L’unica salvezza, mentre tentavo di eseguire gli esercizi nell’acqua ghiaccia marmata  della piscina comunale, si tratta di atti eroici, ne converrete, è stato il gruppo di donne che componevano il corso. Raramente ho trovato tanta accoglienza, armonia, offerta di amicizia e solidarietà totalmente gratuite e generose verso una perfetta sconosciuta. Ecco, non veder loro mi dispiace davvero perché compagne di corso così non se ne ritrovano facilmente. Ma tutto, si sa, non si può avere e, mentre loro posso continuare a vederle o sentirle, io di rimettere piede (gambe, pancia, schiena e tutto il resto) nella vasca, dove potrebbe tranquillamente sguazzare un’orca senza percepire differenza di temperatura alcuna con il mare del Nord, proprio non me la sentivo.

Senza fare nulla non ci posso stare, questo è sicuro: ne ho pagate care le conseguenze a fine estate, dopo aver oziato, fatto chilometri in macchina e soprattutto con un bracco di 40 chili al guinzaglio che tira come un mulo mi sono ridotta agli antinfiammatori se la mattina volevo scendere dal letto senza l’aiuto di un sollevatore.

Da tempo sentivo nostalgia, oltre naturalmente che per l’equitazione, anche per la danza: un’attività che ho praticato per dodici anni e che mi ha lasciato, a parte i famosi piedi a papera e collo del piede ricurvo, bellissimi ricordi. Per anni, dopo avere lasciato le scarpette da punta ho praticato il pilates, con enormi benefici fisici e mentali. Dopo gli interventi ci avevo riprovato una volta, rendendomi conto però di non essere in grado di eseguire gli esercizi, con delusione e amarezza avevo abbandonato l’idea.

Durante il lock-down però, ho seguito qualche lezione che mi inviava un’insegnante di danza con cui ho fatto pilates per due anni e che, strane coincidenze della vita, è titolare della scuola dove mio figlio fa break dance.

Sai che c’è, mi sono detta a settembre, io provo, al massimo vedo che non ce la faccio a seguire un corso intermedio, e ciao. Ho parlato con l’insegnante Martina, e, come sempre ottimista e sorridente, mi ha detto te prova, poi si vede.

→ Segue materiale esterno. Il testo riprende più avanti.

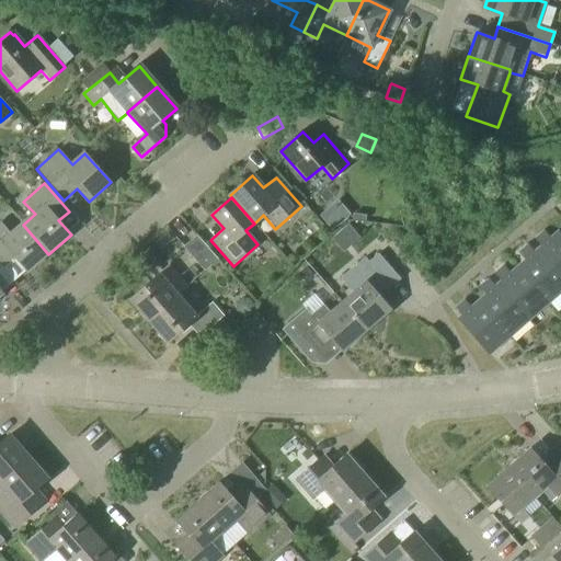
[(350,215),(336,199),(319,215),(332,230),(350,215)]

Le prime lezioni sono state faticose: in effetti la mia schiena, priva di curva lombare e con la flessibilità di un piano di marmo, non si è mostrata troppo collaborativa. Ma chi la dura la vince e aver avuto a che fare per tanti anni con cavalli maremmani e bracchi una qualche capacità di perseverare te la conferisce. Sono molto contenta di questa scelta, rimettere piede in una scuola di danza e in una sala di danza è stato emozionante, e rigenerante.

La luce, le pareti di specchio, il parquet a terra, le sbarre: tutto mi ricordava un passato fatto di ore e ore trascorse a faticare a quella sbarra, certo, a fare un’altra attività che in vita mia non rifarò mai più, credo, ma la sensazione positiva e il benessere sono stati immediati.

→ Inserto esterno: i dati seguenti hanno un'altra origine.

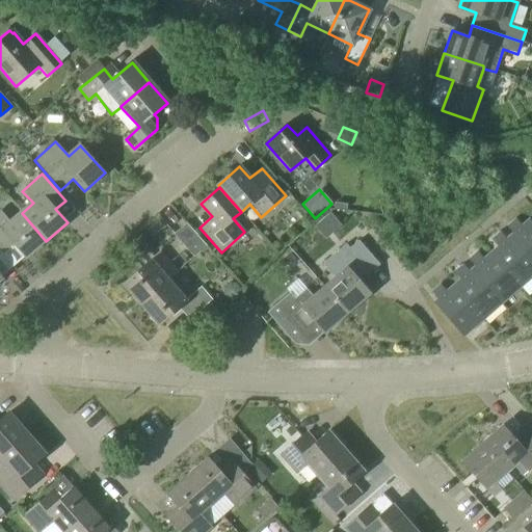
[(46,241),(22,213),(11,222),(9,220),(0,210),(0,249),(3,254),(14,244),(26,259),(46,241)]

Il pilates è un’attività diversissima dalla danza classica, questo è giusto precisarlo, ma si avvicina un po’ alla danza contemporanea, che pure ho amato molto, soprattutto se l’insegnante ha appunto una formazione classica, che io apprezzo moltissimo e peraltro a mio avviso si tratta senz’altro di una marcia in più. Non sono ancora in grado di eseguire tutti gli esercizi, e di alcuni faccio il livello base anziché quello intermedio o avanzato, ma non importa. Ci arriverò, piano piano, con la “duraggine” che sempre mi caratterizza in quello che faccio.

Forse alcuni non potrò mai più farli, tipo quello che ho scelto per la foto di copertina, giusto per ricordarmi di non prendere troppo gallo!, ma anche questo fa parte del gioco e va accettato: intanto mi godo la soddisfazione e la bellezza di essere tornata nell’atmosfera di un passato che ho amato molto. A volte riassaporare qualcosa del nostro passato è il miglior modo per guardare al futuro. Ero convinta che le emozioni legate al mondo della danza restassero confinate appunto nel cassetto dei ricordi, e invece si sono riaffacciate, seppur in veste diversa, nel presente.